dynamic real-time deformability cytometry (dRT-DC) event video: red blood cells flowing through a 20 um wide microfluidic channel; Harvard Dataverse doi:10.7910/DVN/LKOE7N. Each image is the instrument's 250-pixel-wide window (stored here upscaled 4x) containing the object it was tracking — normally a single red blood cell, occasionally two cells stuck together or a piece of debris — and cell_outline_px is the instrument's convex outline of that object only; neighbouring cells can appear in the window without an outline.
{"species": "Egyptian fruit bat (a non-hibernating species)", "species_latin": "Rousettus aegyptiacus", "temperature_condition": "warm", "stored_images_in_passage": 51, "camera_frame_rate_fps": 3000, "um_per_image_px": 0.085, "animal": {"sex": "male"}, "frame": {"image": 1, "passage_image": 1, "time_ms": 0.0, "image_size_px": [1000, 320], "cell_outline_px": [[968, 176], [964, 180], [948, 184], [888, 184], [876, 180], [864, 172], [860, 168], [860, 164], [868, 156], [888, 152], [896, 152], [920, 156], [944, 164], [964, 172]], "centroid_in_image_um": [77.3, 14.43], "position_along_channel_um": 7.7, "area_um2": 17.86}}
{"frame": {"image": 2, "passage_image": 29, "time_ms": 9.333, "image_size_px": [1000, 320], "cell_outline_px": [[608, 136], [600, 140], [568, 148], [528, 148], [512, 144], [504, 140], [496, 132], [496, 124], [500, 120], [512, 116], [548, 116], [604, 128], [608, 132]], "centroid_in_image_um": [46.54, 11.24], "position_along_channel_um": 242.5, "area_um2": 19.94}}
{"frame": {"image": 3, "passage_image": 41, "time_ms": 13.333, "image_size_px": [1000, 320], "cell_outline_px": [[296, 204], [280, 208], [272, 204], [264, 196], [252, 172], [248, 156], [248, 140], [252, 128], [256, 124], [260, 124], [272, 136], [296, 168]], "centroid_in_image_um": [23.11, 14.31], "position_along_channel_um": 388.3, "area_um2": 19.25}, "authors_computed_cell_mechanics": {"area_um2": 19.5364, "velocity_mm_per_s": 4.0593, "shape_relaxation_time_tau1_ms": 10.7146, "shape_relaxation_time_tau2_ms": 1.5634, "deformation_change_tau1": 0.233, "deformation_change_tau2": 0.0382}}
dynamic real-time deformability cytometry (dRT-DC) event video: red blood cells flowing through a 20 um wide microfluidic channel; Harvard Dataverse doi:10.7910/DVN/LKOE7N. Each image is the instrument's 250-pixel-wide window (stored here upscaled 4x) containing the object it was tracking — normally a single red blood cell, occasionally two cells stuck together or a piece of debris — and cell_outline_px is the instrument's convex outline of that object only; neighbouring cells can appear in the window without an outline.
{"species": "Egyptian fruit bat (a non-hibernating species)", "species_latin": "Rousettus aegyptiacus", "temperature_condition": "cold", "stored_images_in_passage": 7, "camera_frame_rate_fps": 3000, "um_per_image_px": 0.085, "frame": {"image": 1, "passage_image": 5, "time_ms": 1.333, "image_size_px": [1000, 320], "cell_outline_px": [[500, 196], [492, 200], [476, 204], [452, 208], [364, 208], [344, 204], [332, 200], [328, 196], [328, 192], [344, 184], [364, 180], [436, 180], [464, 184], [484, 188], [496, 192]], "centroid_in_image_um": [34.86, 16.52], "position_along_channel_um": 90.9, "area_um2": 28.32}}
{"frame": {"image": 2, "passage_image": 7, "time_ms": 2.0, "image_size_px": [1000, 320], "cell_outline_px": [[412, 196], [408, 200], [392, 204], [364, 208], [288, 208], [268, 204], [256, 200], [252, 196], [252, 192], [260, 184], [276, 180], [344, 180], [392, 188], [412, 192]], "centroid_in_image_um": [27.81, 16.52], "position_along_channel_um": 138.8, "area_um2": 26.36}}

┄┄┄┄┄┄┄┄┄┄

(The request) Copy each entry exactly, with nothing added or dropped.

(Result of this exercise)
dynamic real-time deformability cytometry (dRT-DC) event video: red blood cells flowing through a 20 um wide microfluidic channel; Harvard Dataverse doi:10.7910/DVN/LKOE7N. Each image is the instrument's 250-pixel-wide window (stored here upscaled 4x) containing the object it was tracking — normally a single red blood cell, occasionally two cells stuck together or a piece of debris — and cell_outline_px is the instrument's convex outline of that object only; neighbouring cells can appear in the window without an outline.
{"species": "Egyptian fruit bat (a non-hibernating species)", "species_latin": "Rousettus aegyptiacus", "temperature_condition": "warm", "stored_images_in_passage": 51, "camera_frame_rate_fps": 3000, "um_per_image_px": 0.085, "animal": {"sex": "male"}, "frame": {"image": 1, "passage_image": 1, "time_ms": 0.0, "image_size_px": [1000, 320], "cell_outline_px": [[968, 176], [964, 180], [948, 184], [888, 184], [876, 180], [864, 172], [860, 168], [860, 164], [868, 156], [888, 152], [896, 152], [920, 156], [944, 164], [964, 172]], "centroid_in_image_um": [77.3, 14.43], "position_along_channel_um": 7.7, "area_um2": 17.86}}
{"frame": {"image": 2, "passage_image": 29, "time_ms": 9.333, "image_size_px": [1000, 320], "cell_outline_px": [[608, 136], [600, 140], [568, 148], [528, 148], [512, 144], [504, 140], [496, 132], [496, 124], [500, 120], [512, 116], [548, 116], [604, 128], [608, 132]], "centroid_in_image_um": [46.54, 11.24], "position_along_channel_um": 242.5, "area_um2": 19.94}}
{"frame": {"image": 3, "passage_image": 41, "time_ms": 13.333, "image_size_px": [1000, 320], "cell_outline_px": [[296, 204], [280, 208], [272, 204], [264, 196], [252, 172], [248, 156], [248, 140], [252, 128], [256, 124], [260, 124], [272, 136], [296, 168]], "centroid_in_image_um": [23.11, 14.31], "position_along_channel_um": 388.3, "area_um2": 19.25}, "authors_computed_cell_mechanics": {"area_um2": 19.5364, "velocity_mm_per_s": 4.0593, "shape_relaxation_time_tau1_ms": 10.7146, "shape_relaxation_time_tau2_ms": 1.5634, "deformation_change_tau1": 0.233, "deformation_change_tau2": 0.0382}}
dynamic real-time deformability cytometry (dRT-DC) event video: red blood cells flowing through a 20 um wide microfluidic channel; Harvard Dataverse doi:10.7910/DVN/LKOE7N. Each image is the instrument's 250-pixel-wide window (stored here upscaled 4x) containing the object it was tracking — normally a single red blood cell, occasionally two cells stuck together or a piece of debris — and cell_outline_px is the instrument's convex outline of that object only; neighbouring cells can appear in the window without an outline.
{"species": "Egyptian fruit bat (a non-hibernating species)", "species_latin": "Rousettus aegyptiacus", "temperature_condition": "cold", "stored_images_in_passage": 7, "camera_frame_rate_fps": 3000, "um_per_image_px": 0.085, "frame": {"image": 1, "passage_image": 5, "time_ms": 1.333, "image_size_px": [1000, 320], "cell_outline_px": [[500, 196], [492, 200], [476, 204], [452, 208], [364, 208], [344, 204], [332, 200], [328, 196], [328, 192], [344, 184], [364, 180], [436, 180], [464, 184], [484, 188], [496, 192]], "centroid_in_image_um": [34.86, 16.52], "position_along_channel_um": 90.9, "area_um2": 28.32}}
{"frame": {"image": 2, "passage_image": 7, "time_ms": 2.0, "image_size_px": [1000, 320], "cell_outline_px": [[412, 196], [408, 200], [392, 204], [364, 208], [288, 208], [268, 204], [256, 200], [252, 196], [252, 192], [260, 184], [276, 180], [344, 180], [392, 188], [412, 192]], "centroid_in_image_um": [27.81, 16.52], "position_along_channel_um": 138.8, "area_um2": 26.36}}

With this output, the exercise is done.